2024-10-28 カリフォルニア大学サンディエゴ校(UCSD)
<関連情報>
- https://today.ucsd.edu/story/new-model-endoplasmic-reticulum
- https://www.pnas.org/doi/10.1073/pnas.2409755121
活動的な液体ネットワークとしての小胞体 The endoplasmic reticulum as an active liquid network
Zubenelgenubi C. Scott, Samuel B. Steen, Greg Huber, +1, and Elena F. Koslover
Proceedings of the National Academy of Sciences Published:October 11, 2024
DOI:https://doi.org/10.1073/pnas.2409755121
Significance
The peripheral endoplasmic reticulum (ER) forms a continuous, dynamic network of tubules that plays an important role in protein sorting, export and quality control, cellular signaling, and stress response. Elucidating how the unique morphology of the ER arises and supports its function is critical to developing a mechanistic understanding of the many neurological diseases associated with ER structural perturbations. We develop a physical model of the ER as an active liquid network, revealing how its cellular-scale structure emerges from small-scale dynamic rearrangements. The model demonstrates how key features of ER architecture can arise from a balance of tubule growth and tension-driven sliding. This work provides insight into the fundamental physical mechanisms underlying the emergent morphology of the ER.
Abstract
The peripheral endoplasmic reticulum (ER) forms a dense, interconnected, and constantly evolving network of membrane-bound tubules in eukaryotic cells. While individual structural elements and the morphogens that stabilize them have been described, a quantitative understanding of the dynamic large-scale network topology remains elusive. We develop a physical model of the ER as an active liquid network, governed by a balance of tension-driven shrinking and new tubule growth. This minimalist model gives rise to steady-state network structures with density and rearrangement timescales predicted from the junction mobility and tubule spawning rate.

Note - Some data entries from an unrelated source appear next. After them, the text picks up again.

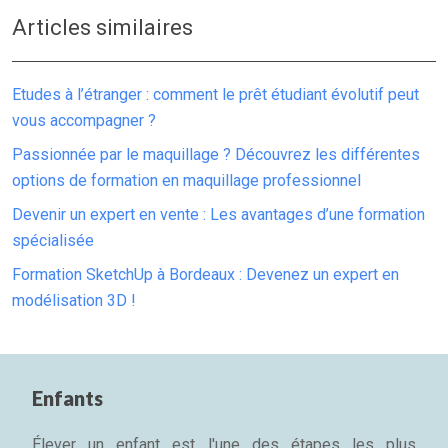
Articles similaires
Etudes à l’étranger : comment le prêt étudiant évolutif peut
vous accompagner ?
Passionnée par le maquillage ? Découvrez les différentes
options de formation en maquillage professionnel
Devenir un expert en vente : Les avantages d’une formation
spécialisée
Formation SketchUp à Bordeaux : Devenez un expert en
modélisation 3D !
Enfants
Élever un enfant est l'une des étapes les plus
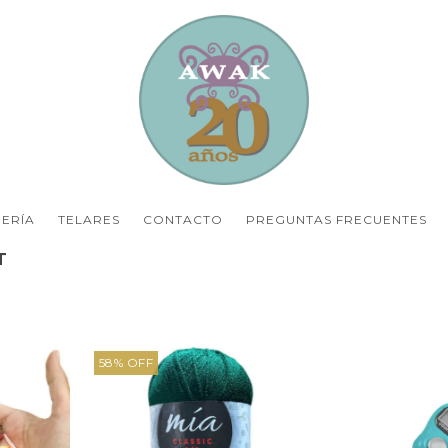
ERÍA
TELARES
CONTACTO
PREGUNTAS FRECUENTES
T
58
%
OFF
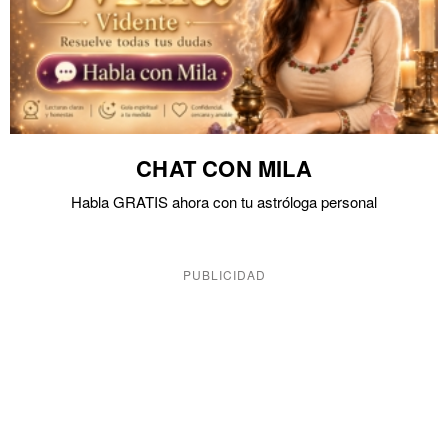
CHAT CON MILA
Habla GRATIS ahora con tu astróloga personal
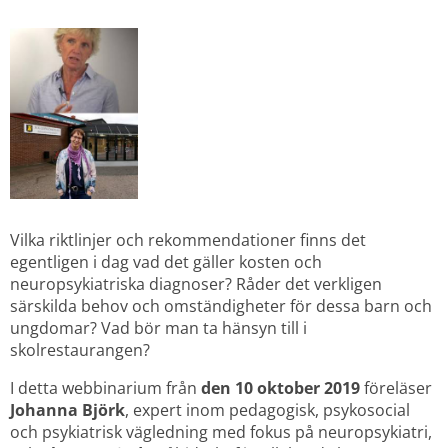
Vilka riktlinjer och rekommendationer finns det 
egentligen i dag vad det gäller kosten och 
neuropsykiatriska diagnoser? Råder det verkligen 
särskilda behov och omständigheter för dessa barn och 
ungdomar? Vad bör man ta hänsyn till i 
skolrestaurangen?
I detta webbinarium från 
den 10 oktober 2019
 föreläser 
Johanna Björk
, expert inom pedagogisk, psykosocial 
och psykiatrisk vägledning med fokus på neuropsykiatri, 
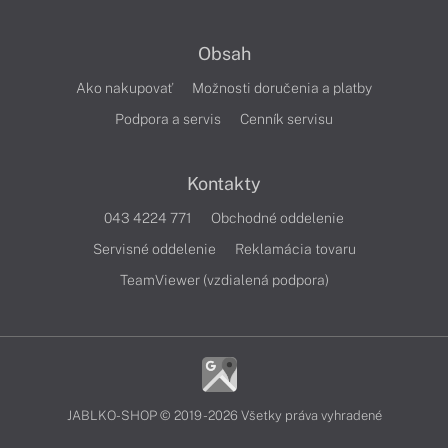
Obsah
Ako nakupovať
Možnosti doručenia a platby
Podpora a servis
Cenník servisu
Kontakty
043 4224 771
Obchodné oddelenie
Servisné oddelenie
Reklamácia tovaru
TeamViewer (vzdialená podpora)
JABLKO-SHOP © 2019 - 2026 Všetky práva vyhradené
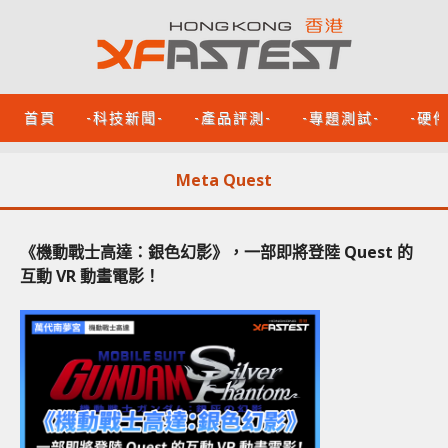
首頁
-科技新聞-
-產品評測-
-專題測試-
-硬
Meta Quest
《機動戰士高達：銀色幻影》，一部即將登陸 Quest 的
互動 VR 動畫電影！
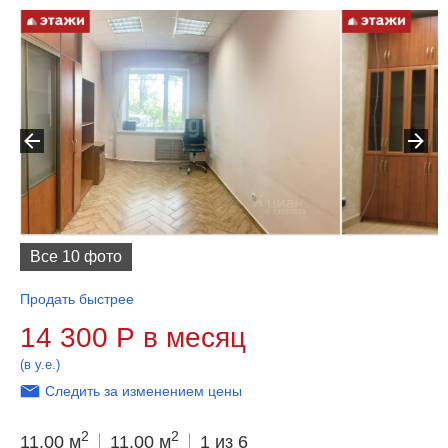
Все 10 фото
Продать быстрее
14 300
Р
в месяц
(в у.е.)
Следить за изменением цены
2
2
11.00 м
11.00 м
1 из 6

Several parameter-independent geometric features of the liquid network model are shown to be representative of ER architecture in live mammalian cells. The liquid network model connects the timescales of distinct dynamic features such as ring closure and new tubule growth in the ER. Furthermore, it demonstrates how the steady-state network morphology on a cellular scale arises from the balance of microscopic dynamic rearrangements.